Keeping the code in your pocket allows the AME to review your application, and conduct the physical exam in a
consultative mode. While in this mode,
nothing goes to the FAA, and all information remains between you and the AME. Also during this mode the AME can discuss your application, the chances of successful submission, what is needed to proceed. Again, all of this is kept confidential from the FAA. But only if you keep that code in your pocket.
When you hand over the code, the AME opens your file in the FAA system and the exam is no longer confidential. It becomes "live". Once live, the only results are issue, defer, or deny.
Issue means you leave the office with the desired result of medical certificate in hand.
Defer means your situation requires the AME to send your submission to Oklahoma City for the FAA main office to render judgement.

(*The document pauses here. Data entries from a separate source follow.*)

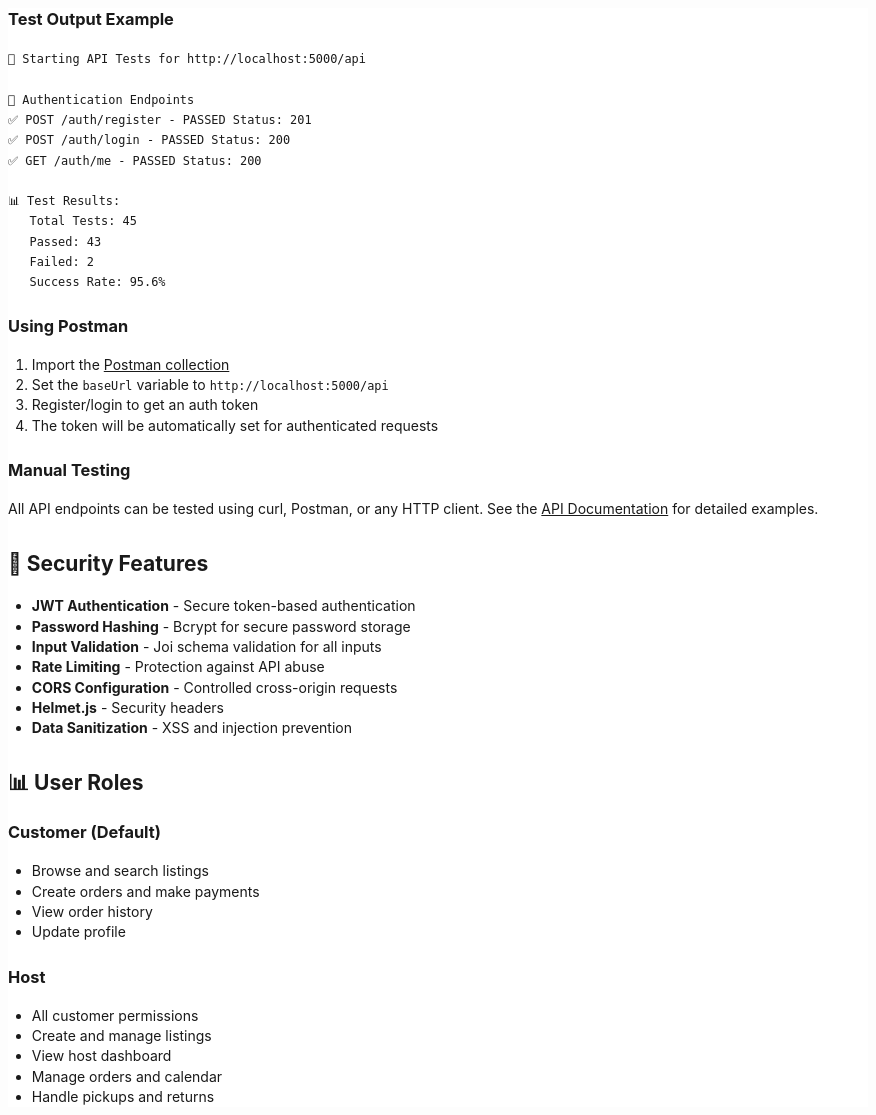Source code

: ### Test Output Example
```
🚀 Starting API Tests for http://localhost:5000/api

🔹 Authentication Endpoints
✅ POST /auth/register - PASSED Status: 201
✅ POST /auth/login - PASSED Status: 200
✅ GET /auth/me - PASSED Status: 200

📊 Test Results:
   Total Tests: 45
   Passed: 43
   Failed: 2
   Success Rate: 95.6%
```

### Using Postman

1. Import the [Postman collection](docs/P2P_Marketplace_API.postman_collection.json)
2. Set the `baseUrl` variable to `http://localhost:5000/api`
3. Register/login to get an auth token
4. The token will be automatically set for authenticated requests

### Manual Testing

All API endpoints can be tested using curl, Postman, or any HTTP client. See the [API Documentation](docs/API_DOCUMENTATION.md) for detailed examples.

## 🔐 Security Features

- **JWT Authentication** - Secure token-based authentication
- **Password Hashing** - Bcrypt for secure password storage
- **Input Validation** - Joi schema validation for all inputs
- **Rate Limiting** - Protection against API abuse
- **CORS Configuration** - Controlled cross-origin requests
- **Helmet.js** - Security headers
- **Data Sanitization** - XSS and injection prevention

## 📊 User Roles

### Customer (Default)

- Browse and search listings
- Create orders and make payments
- View order history
- Update profile

### Host

- All customer permissions
- Create and manage listings
- View host dashboard
- Manage orders and calendar
- Handle pickups and returns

This can take 6-12 weeks before you get an answer, and the answer can be "okay we can issue", "need more information and you have a deadline to get it to us", or Denied.
Denial means you do not meet the standards and your dream of powered flight is pretty much cooked.... forever.
You do not want denial.
How do you avoid denial? Do not submit, or go live, your medical application until you are 100% sure you will pass "go" on the first attempt.
How do you make that happen? Keep the confirmation number in your pocket and remain "confidential consultation" mode until the AME says you have brought all items that are required and he can issue your medical certificate on the spot.